У греков — воск топить и умирать — у римлян.
1 9 8 0
* * *
Вот счастье — с тобой говорить, говорить, говорить.
Вот радость — весь вечер, и вкрадчивой ночью, и ночью.
О, как она тянется, звездная тонкая нить,
Прошив эту тьму, эту яму волшебную, волчью!
До ближней звезды и за год не доедешь! Вдвоем
В медвежьем углу глуховатой Вселенной очнуться
В заставленной комнате с креслом и круглым столом.
О жизни. О смерти. О том, что могли разминуться.
Могли зазеваться. Подумаешь, век или два!
Могли б заглядеться на что-нибудь, попросту сбиться
С заветного счета. О, радость, ты здесь, ты жива.
О, нацеловаться! А главное, наговориться!
За тысячи лет золотого молчанья, за весь
Дожизненный опыт, пока нас держали во мраке.
Цветочки на скатерти — вот что мне нравится здесь.
О тютчевской неге. О дивной полуденной влаге.
О вилле, ты помнишь, как двое порог перешли
В стихах его римских, спугнув вековую истому?

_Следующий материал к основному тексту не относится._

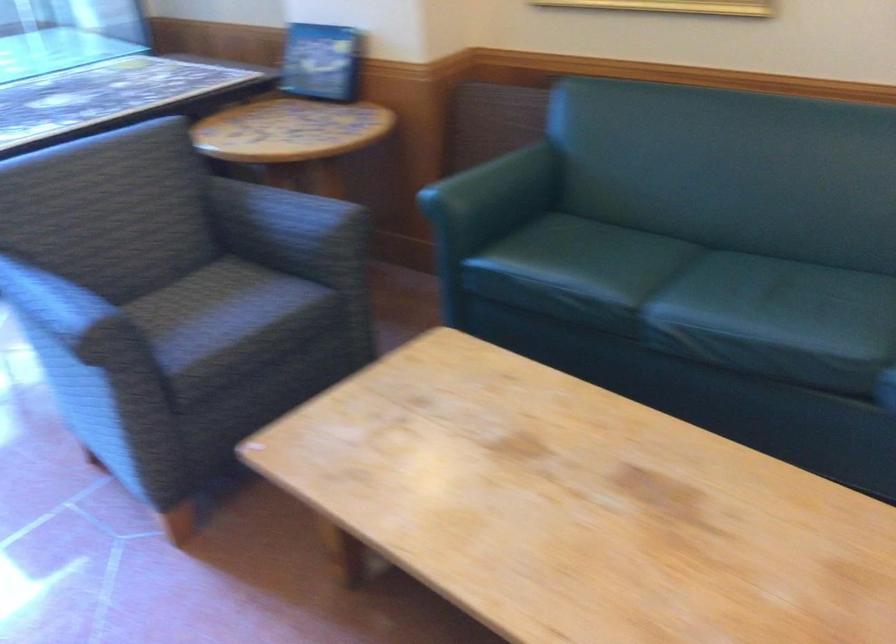
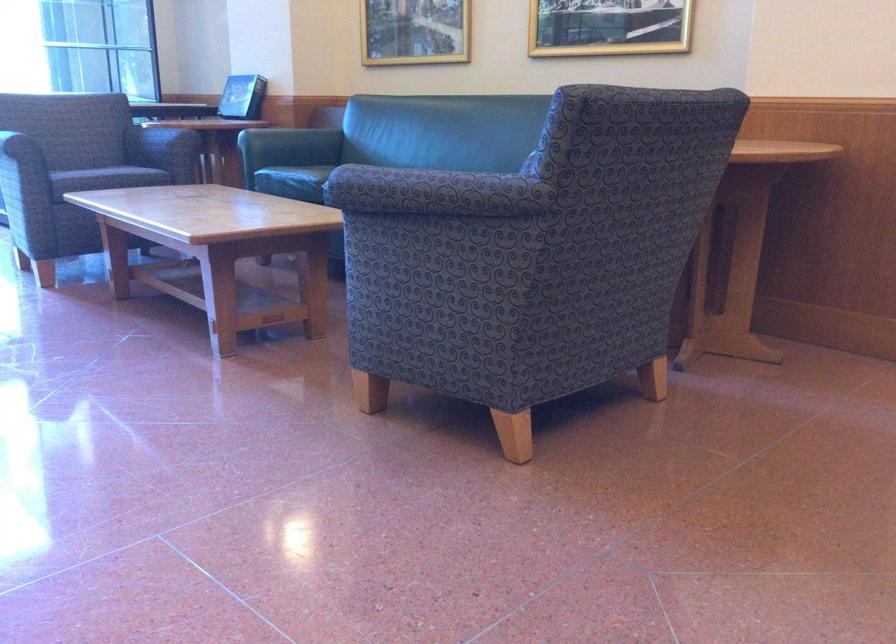
Question: I am providing you with two images of the same scene from different viewpoints. Please identify which objects are invisible in image2.

Choices:
 (A) sofa sitting surface
 (B) sofa armrest
 (C) patterned chair armrest
 (D) light blue thermos

Answer: (A)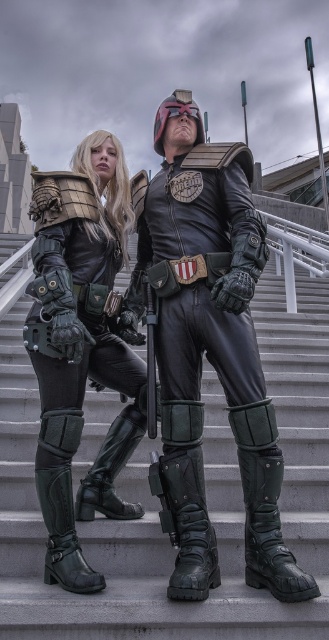
Question: Can you confirm if green leather boot at lower center is positioned below green matte boots at lower center?

Choices:
 (A) yes
 (B) no

Answer: (A)

Question: From the image, what is the correct spatial relationship of leather/metallic armor at center in relation to leather/metallic boot at lower center?

Choices:
 (A) above
 (B) below

Answer: (A)

Question: Estimate the real-world distances between objects in this image. Which object is closer to the black leather boot at lower center?

Choices:
 (A) leather/metallic boot at lower center
 (B) leather/metallic armor at center
 (C) matte black armor at center
 (D) green matte boots at lower center

Answer: (B)

Question: Which object appears closest to the camera in this image?

Choices:
 (A) matte black armor at center
 (B) leather/metallic boot at lower center

Answer: (B)

Question: Is green leather boot at lower center below black leather boot at lower center?

Choices:
 (A) yes
 (B) no

Answer: (B)

Question: Which is nearer to the black leather boot at lower center?

Choices:
 (A) matte black armor at center
 (B) gray concrete stairs at center
 (C) green leather boot at lower center
 (D) green matte boots at lower center

Answer: (C)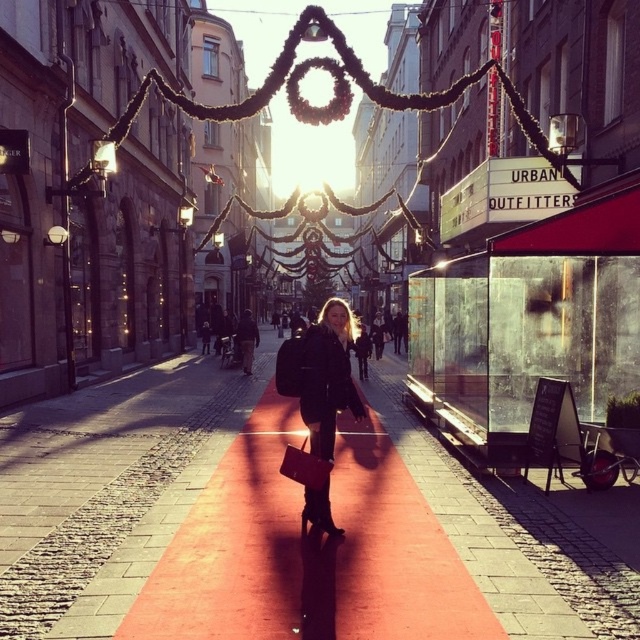
Is matte black coat at center to the right of leather jacket at center from the viewer's perspective?

Indeed, matte black coat at center is positioned on the right side of leather jacket at center.

Image resolution: width=640 pixels, height=640 pixels. What do you see at coordinates (326, 376) in the screenshot?
I see `matte black coat at center` at bounding box center [326, 376].

You are a GUI agent. You are given a task and a screenshot of the screen. Output one action in this format:
    pyautogui.click(x=<x>, y=<y>)
    Task: Click on the matte black coat at center
    The height and width of the screenshot is (640, 640).
    Given the screenshot: What is the action you would take?
    pyautogui.click(x=326, y=376)

What are the coordinates of `matte black coat at center` in the screenshot? It's located at (326, 376).

Between smooth red carpet at center and leather jacket at center, which one has more height?

leather jacket at center

Does smooth red carpet at center lie behind leather jacket at center?

No, smooth red carpet at center is closer to the viewer.

Image resolution: width=640 pixels, height=640 pixels. Identify the location of smooth red carpet at center. (308, 552).

You are a GUI agent. You are given a task and a screenshot of the screen. Output one action in this format:
    pyautogui.click(x=<x>, y=<y>)
    Task: Click on the smooth red carpet at center
    The height and width of the screenshot is (640, 640).
    Given the screenshot: What is the action you would take?
    (308, 552)

Which is in front, point (406, 500) or point (320, 374)?

Positioned in front is point (320, 374).

This screenshot has width=640, height=640. In order to click on smooth red carpet at center in this screenshot , I will do `click(308, 552)`.

Describe the element at coordinates (308, 552) in the screenshot. I see `smooth red carpet at center` at that location.

Identify the location of smooth red carpet at center. (308, 552).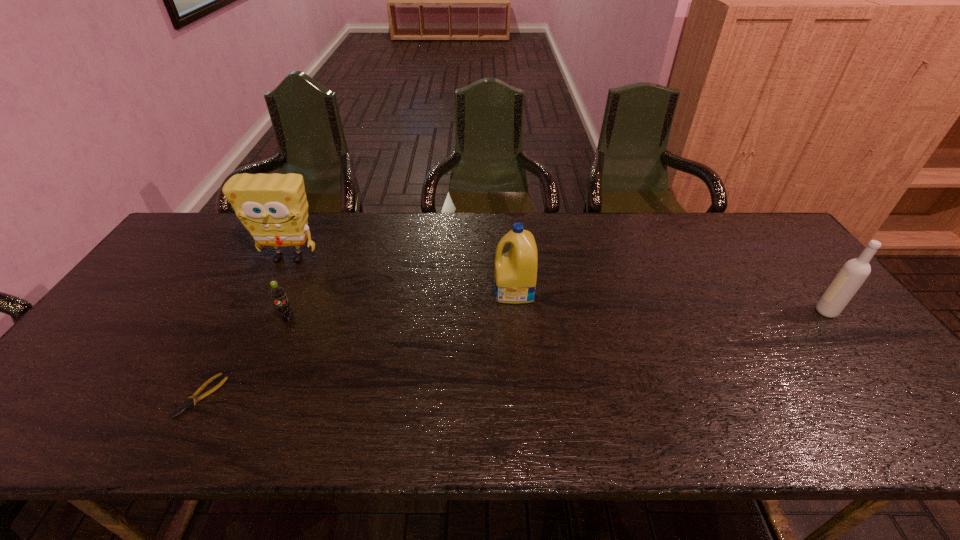
Where is `the farthest object`? The image size is (960, 540). the farthest object is located at coordinates (273, 207).

Locate an element on the screen. vodka is located at coordinates (854, 272).

Locate an element on the screen. This screenshot has width=960, height=540. the second object from right to left is located at coordinates (515, 272).

Identify the location of soda. The height and width of the screenshot is (540, 960). (277, 293).

In order to click on the shortest object in this screenshot , I will do `click(189, 402)`.

At what (x,y) coordinates should I click in order to perform the action: click on pliers. Please return your answer as a coordinate pair (x, y). The height and width of the screenshot is (540, 960). Looking at the image, I should click on (189, 402).

Locate an element on the screen. Image resolution: width=960 pixels, height=540 pixels. vacant region located 0.200m on the face of the farthest object is located at coordinates (258, 320).

This screenshot has height=540, width=960. What are the coordinates of `blank space located 0.170m on the front of the rightmost object` in the screenshot? It's located at (875, 372).

Identify the location of vacant space located 0.140m on the label of the detergent. This screenshot has width=960, height=540. (444, 291).

The height and width of the screenshot is (540, 960). In order to click on blank area located on the label of the detergent in this screenshot , I will do `click(374, 291)`.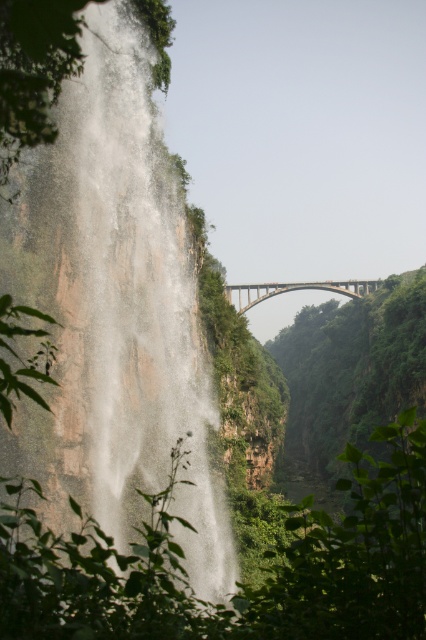
Question: Does white misty waterfall at left appear over brown concrete arch bridge at center?

Choices:
 (A) yes
 (B) no

Answer: (B)

Question: Which point is farther from the camera taking this photo?

Choices:
 (A) (354, 292)
 (B) (213, 502)

Answer: (A)

Question: Which of the following is the closest to the observer?

Choices:
 (A) brown concrete arch bridge at center
 (B) white misty waterfall at left

Answer: (B)

Question: Can you confirm if white misty waterfall at left is bigger than brown concrete arch bridge at center?

Choices:
 (A) no
 (B) yes

Answer: (B)

Question: Is white misty waterfall at left bigger than brown concrete arch bridge at center?

Choices:
 (A) yes
 (B) no

Answer: (A)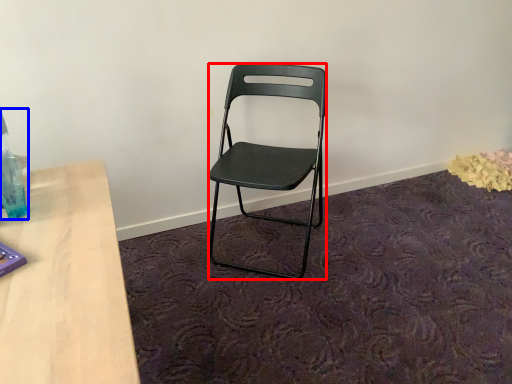
Question: Which of the following is the closest to the observer, chair (highlighted by a red box) or bottle (highlighted by a blue box)?

Choices:
 (A) chair
 (B) bottle

Answer: (B)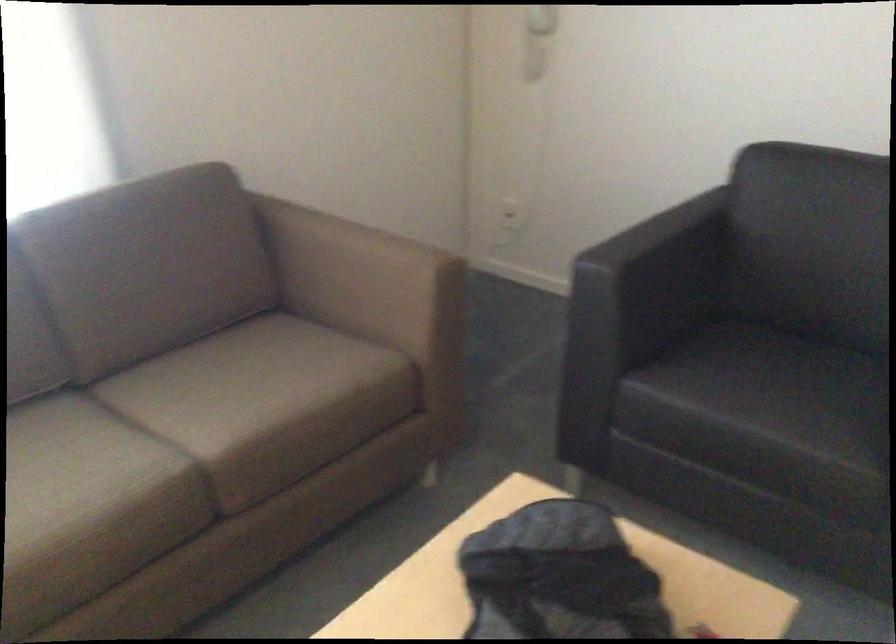
Locate an element on the screen. black backpack is located at coordinates (558, 576).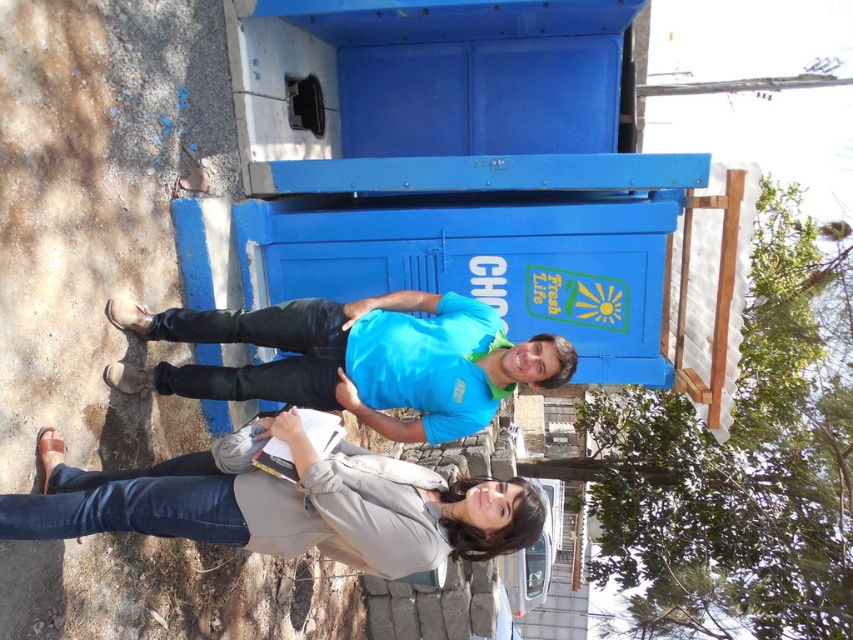
You are a delivery person who needs to place a small package at the location marked by the point. However, there is an object at that point. What is the object at point (286, 506)?

The object at point (286, 506) is the light gray fabric jacket at lower center.

You are a photographer trying to capture a candid shot of the light gray fabric jacket at lower center without being noticed. You have a camera that has a maximum effective range of 10 feet. Can you take the photo from where you are standing?

The light gray fabric jacket at lower center and camera are 11.46 feet apart, which exceeds the camera maximum effective range of 10 feet. Therefore, you cannot take the photo from where you are standing.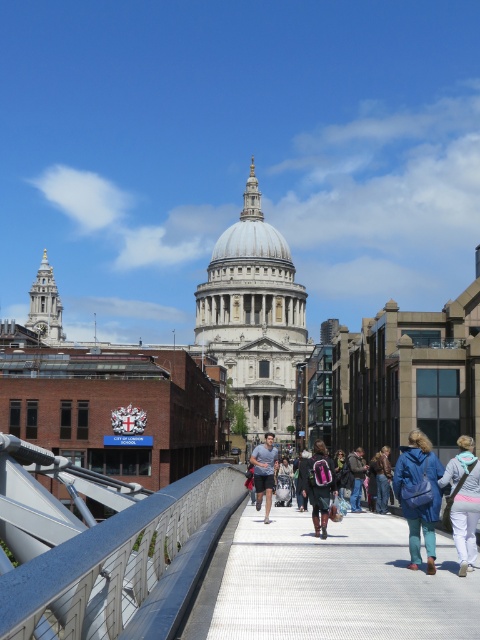
Question: Which object appears closest to the camera in this image?

Choices:
 (A) white textured pavement at center
 (B) metallic gray bridge at center

Answer: (B)

Question: Is the position of metallic gray bridge at center more distant than that of blue fabric backpack at lower right?

Choices:
 (A) yes
 (B) no

Answer: (B)

Question: Among these points, which one is farthest from the camera?

Choices:
 (A) (363, 474)
 (B) (319, 461)

Answer: (A)

Question: Does blue denim jeans at center have a smaller size compared to pink fabric backpack at center?

Choices:
 (A) yes
 (B) no

Answer: (B)

Question: Is white textured pavement at center below denim jacket at center?

Choices:
 (A) yes
 (B) no

Answer: (A)

Question: Based on their relative distances, which object is nearer to the blue fabric jacket at lower right?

О стуже. О корке заснеженной бедной земли,
Которую любим, ревнуя к небесному дому.
1 9 8 4
В О С П О М И Н А Н И Я
Н. В. была смешливою моей
подругой гимназической (в двадцатом
она, эс-эр, погибла), вместе с ней
мы, помню, шли весенним Петроградом
в семнадцатом и встретили К. М.,
бегущего на частные уроки,
он нравился нам взрослостью и тем,
что беден был (повешен в Таганроге),
а Надя Ц. ждала нас у ворот
на Ковенском, откуда было близко
до цирка Чинизелли, где в тот год
шли митинги (погибла как троцкистка),
тогда она дружила с Колей У.,
который не политику, а пенье
любил (он в горло ранен был в Крыму,
попал в Париж, погиб в Сопротивленье),
нас Коля вместо митинга зазвал
к себе домой, высокое на диво
окно смотрело прямо на канал,
сестра его (умершая от тифа)
Ахматову читала наизусть,
а Боря К. смешил нас до упаду,
в глазах своих такую пряча грусть,
как будто он предвидел смерть в блокаду,
и до сих пор я помню тот закат,
жемчужный блеск уснувшего квартала,
потом за мной зашел мой старший брат
(расстрелянный в тридцать седьмом), светало...
1 9 7 9
* * *
...тише воды, ниже травы...
А. Блок
Когда б я родился в Германии в том же году,
Когда я родился, в любой европейской стране:
Во Франции, в Австрии, в Польше, — давно бы в аду
Я газовом сгинул, сгорел бы, как щепка в огне,
Но мне повезло — я родился в России, такой,
Сякой, возмутительной, сладко не жившей ни дня,
Бесстыдной, бесправной, замученной, полунагой,
Кромешной — и выжить был все-таки шанс у меня.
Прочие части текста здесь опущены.